I have often asked myself whether eight years of George W. Bush has been God’s judgment on America for our sins. The Bush theft of the election of 2000 turned out to be one of the periodic eruptions of evil into American politics. Now evil seems at an ebb. It was precisely against McCain that the first trick had been played; then the second fell upon Gore, as W.’s operators cynically counted upon him to put the United States before tumult and danger. And that righteous man’s wrong choice to surrender handed us over to two terms of tumult and danger.

I now think God has simply withdrawn from us. There is some spirit working through the Republican Party, that of the tempter.

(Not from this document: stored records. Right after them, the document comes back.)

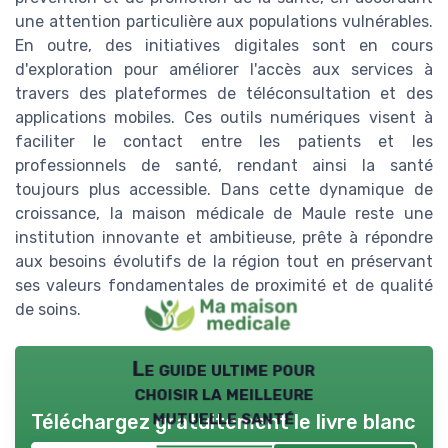
une attention particulière aux populations vulnérables.
En outre, des initiatives digitales sont en cours
d'exploration pour améliorer l'accès aux services à
travers des plateformes de téléconsultation et des
applications mobiles. Ces outils numériques visent à
faciliter le contact entre les patients et les
professionnels de santé, rendant ainsi la santé
toujours plus accessible. Dans cette dynamique de
croissance, la maison médicale de Maule reste une
institution innovante et ambitieuse, prête à répondre
aux besoins évolutifs de la région tout en préservant
ses valeurs fondamentales de proximité et de qualité
de soins.
Le guide ultime pour
choisir la meilleure
mutuelle santé
Téléchargez gratuitement le livre blanc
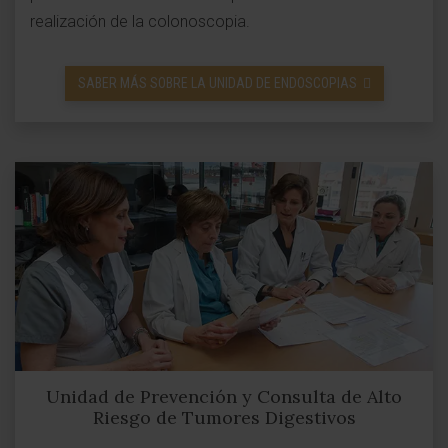
realización de la colonoscopia.
SABER MÁS SOBRE LA UNIDAD DE ENDOSCOPIAS
Unidad de Prevención y Consulta de Alto
Riesgo de Tumores Digestivos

We used to call the spirit Karl Rove and we were wrong to do so. He too was an instrument, and was cast aside. It seemed the abuses and madnesses of the last two elections and two administrations had burned up all the sulfur at last. But this requisitioning of Sarah Palin from the frozen wastes, this theology that sidelines a sane political man to introduce the symbolism of sacrifice, reawakening an underlying cult of death . . . This is the old W.-era touch.

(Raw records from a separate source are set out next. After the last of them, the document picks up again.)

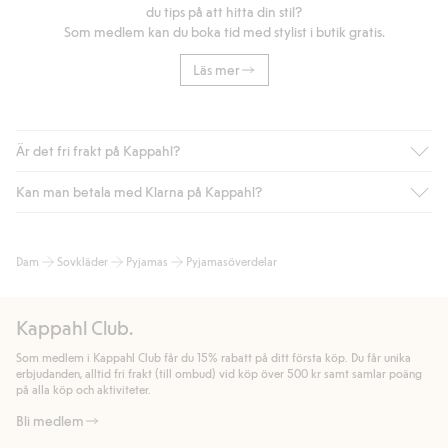
du tips på att hitta din stil?
Som medlem kan du boka tid med stylist i butik gratis.
Läs mer
Är det fri frakt på Kappahl?
Kan man betala med Klarna på Kappahl?
Är du medlem i Kappahl Club har du alltid gratis frakt till butik
eller om du handlar för över 500kr med leverans till ombud
eller paketbox (gäller ej hemleverans). Frakten tas bort per
Ja, i samarbete med Klarna erbjuder vi smidig betalning med
Dam
Sovkläder
Pyjamas
Pyjamasöverdelar
automatik efter du loggat in och identifierats som medlem.
bland annat faktura och swish men även andra betalningssätt.
Genom att lämna information i kassan godkänner du Klarnas
Annars kostar frakten 39kr för ombudsleverans eller paketskåp
villkor. Genom att klicka på "Slutför köp" godkänner du Kappahls
(Instabox) och 59kr vid hemleverans oavsett hur mycket du
Kappahl Club.
allmänna villkor.
Läs mer om Klarnas betalningsvillkor
(extern
handlar för.
länk).
Som medlem i Kappahl Club får du 15% rabatt på ditt första köp. Du får unika
Läs mer
Läs mer
erbjudanden, alltid fri frakt (till ombud) vid köp över 500 kr samt samlar poäng
på alla köp och aktiviteter.
Bli medlem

My fiancée has developed a paranoia that Palin’s ascension means a speedy end for the fleshly McCain. He won’t live long in office. There will be a palace coup. A poison plot in the manner of certain Russian premiers’ unanticipated deaths; never proven or provable. A simple “heart attack.” Does McCain believe he will govern? Has he let himself fall too much into the belief, once again, in a normal political world—a GOP of the kind he wants to believe in; not the party he actually saw in 2000 and in 2004—his torturers transplanted to America, the penny-ante Machiavellians, with their disdain for the unfamiliar, and their easy way of disposing of human life?

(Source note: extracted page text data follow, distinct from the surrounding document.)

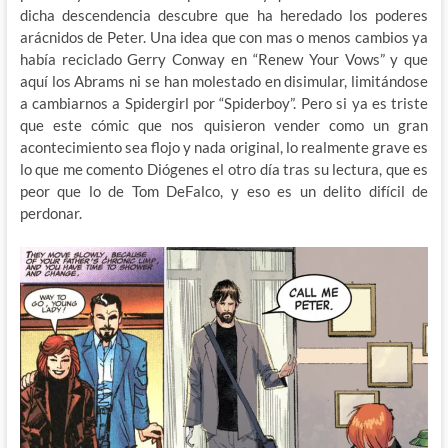
dicha descendencia descubre que ha heredado los poderes
arácnidos de Peter. Una idea que con mas o menos cambios ya
había reciclado Gerry Conway en “Renew Your Vows” y que
aquí los Abrams ni se han molestado en disimular, limitándose
a cambiarnos a Spidergirl por “Spiderboy”. Pero si ya es triste
que este cómic que nos quisieron vender como un gran
acontecimiento sea flojo y nada original, lo realmente grave es
lo que me comento Diógenes el otro día tras su lectura, que es
peor que lo de Tom DeFalco, y eso es un delito difícil de
perdonar.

What had formerly impressed me about this election cycle was that it promised a peaceful succession; a way out of the W. years and their maze of horrors. Whoever would be elected, constitutionalism and sanity must return. This was the situation before the arrival of the Republicans’ second-in-line, and last week’s spectacle at the convention. I have never looked forward to a McCain presidency. But I’d always liked and admired the man. Suddenly these considerations about McCain have become entirely irrelevant. What we look forward to with trembling is not the presidency of an aged Western conservative. What Democrats must be fighting, from here on out, is President Palin, and the Devil she hides.